■ **Exercise details**:
The answer must give back every line of the data exactly, with no pictures.

■ **Dataset section**:
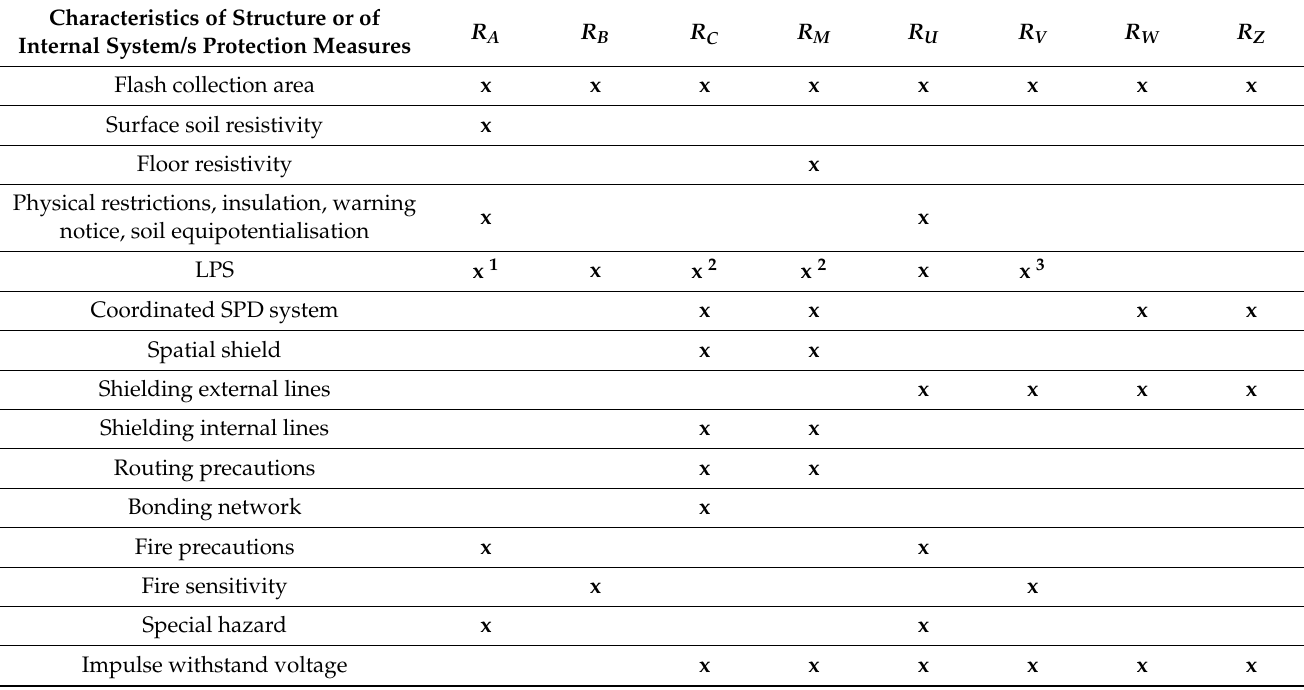
Table 2. Factors influencing the risk components in the structure.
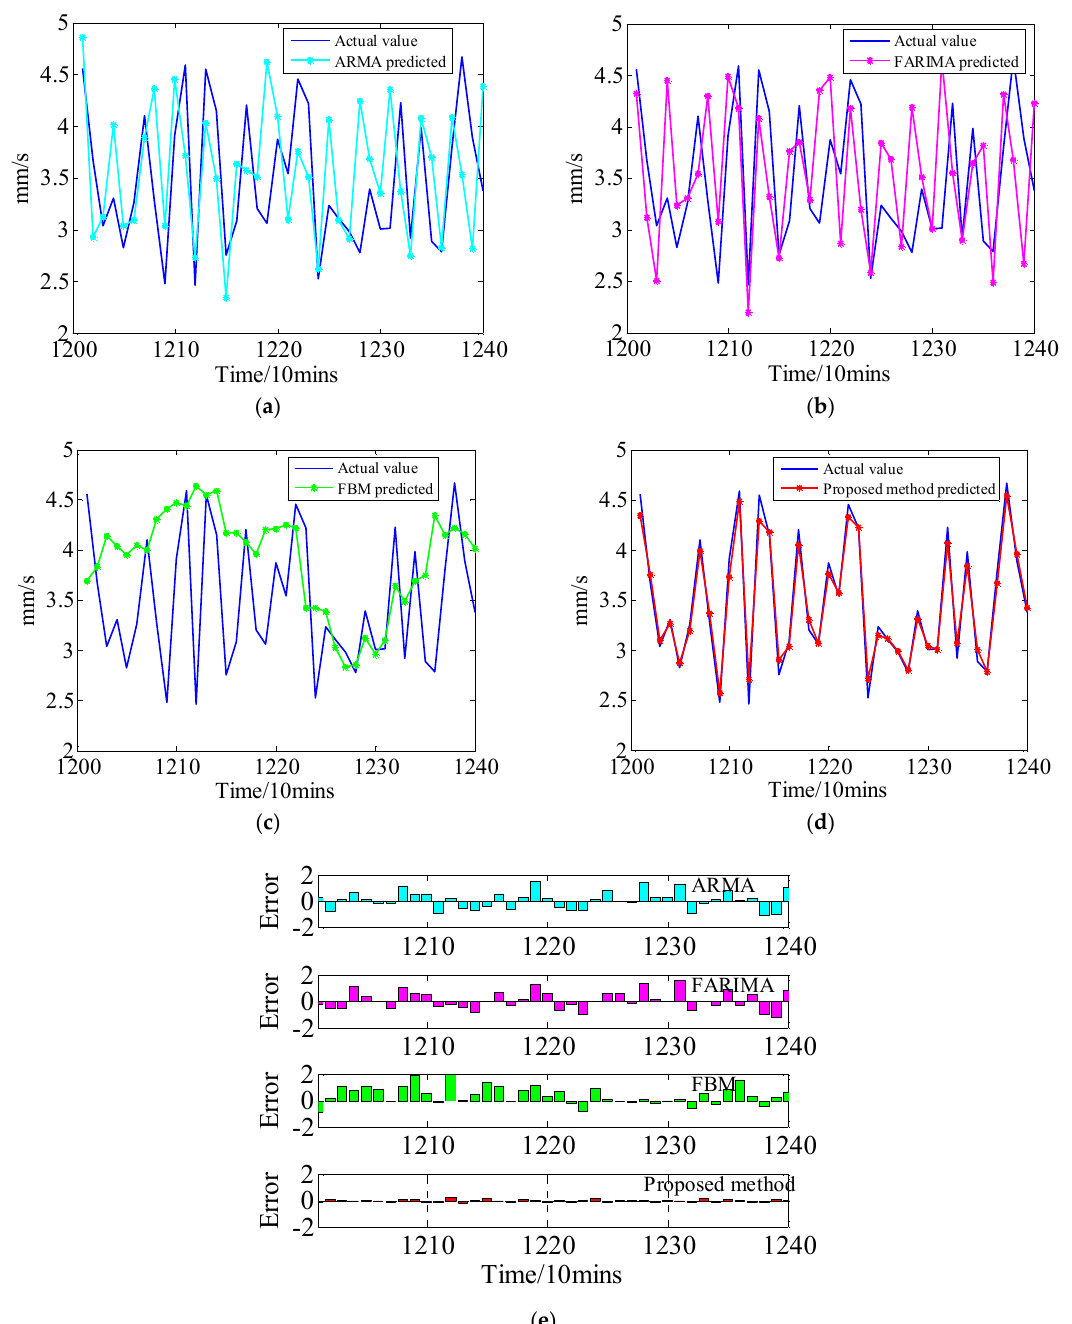
Figure 6. The EVI prediction results by the proposed method and the other state-of-the-art methods. ( a ) Prediction result using the autoregressive–moving-average (ARMA) model; ( b ) Prediction result using the fractionally autoregressive integrated moving average (f -ARIMA) model; ( c ) Prediction result using the fractional Brownian motion (FBM) model; ( d ) Prediction result using the proposed model; ( e ) Prognostic errors.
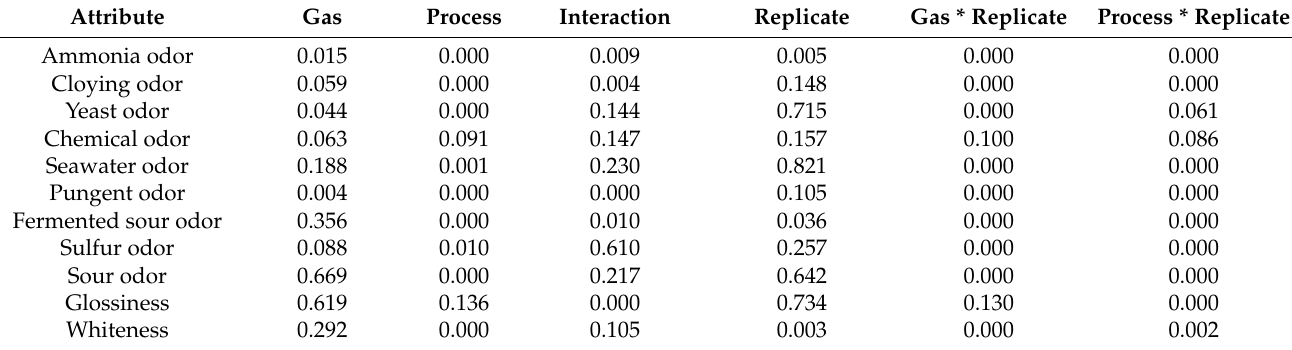
Table A5. ANOVA of sensory descriptive analysis on odors for packaging concepts in storage experiment without industrial samples. Mixed model with effect of assessor, gas, process (freezing/thawing), replicate and two-way interactions. Assessor and interactions with assessors are random effects, other fixed. The "*" is showing the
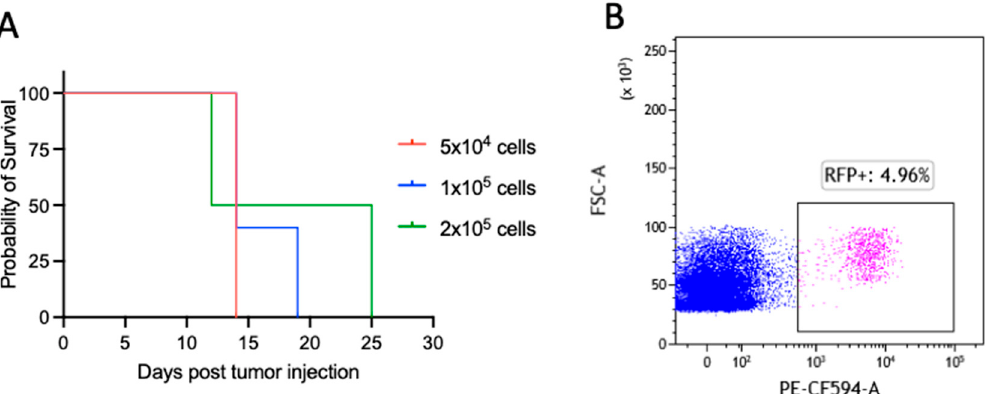
Figure 1. Ly27085-Luc is a lymphoma model with high penetrance and low latency. ( A ) Kaplan-Meier survival analysis of mice injected intravenously with 5 × 10 4 (red line), 1 × 10 5 (blue line), and 2 × 10 5 (green line) Ly27805-Luc cells. The Mantel-Cox test was performed to assess statistical differences in survival between the three groups (n = 5 per experimental condition). ( B ) Representative flow cytometry plots showing percentage of RFP + cells within the spleen of a control mouse. Cells were gated according to physical parameters.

■ **Exercise solution**:
Table 2. Factors influencing the risk components in the structure.
Figure 6. The EVI prediction results by the proposed method and the other state-of-the-art methods. ( a ) Prediction result using the autoregressive–moving-average (ARMA) model; ( b ) Prediction result using the fractionally autoregressive integrated moving average (f -ARIMA) model; ( c ) Prediction result using the fractional Brownian motion (FBM) model; ( d ) Prediction result using the proposed model; ( e ) Prognostic errors.
Table A5. ANOVA of sensory descriptive analysis on odors for packaging concepts in storage experiment without industrial samples. Mixed model with effect of assessor, gas, process (freezing/thawing), replicate and two-way interactions. Assessor and interactions with assessors are random effects, other fixed. The "*" is showing the
Figure 1. Ly27085-Luc is a lymphoma model with high penetrance and low latency. ( A ) Kaplan-Meier survival analysis of mice injected intravenously with 5 × 10 4 (red line), 1 × 10 5 (blue line), and 2 × 10 5 (green line) Ly27805-Luc cells. The Mantel-Cox test was performed to assess statistical differences in survival between the three groups (n = 5 per experimental condition). ( B ) Representative flow cytometry plots showing percentage of RFP + cells within the spleen of a control mouse. Cells were gated according to physical parameters.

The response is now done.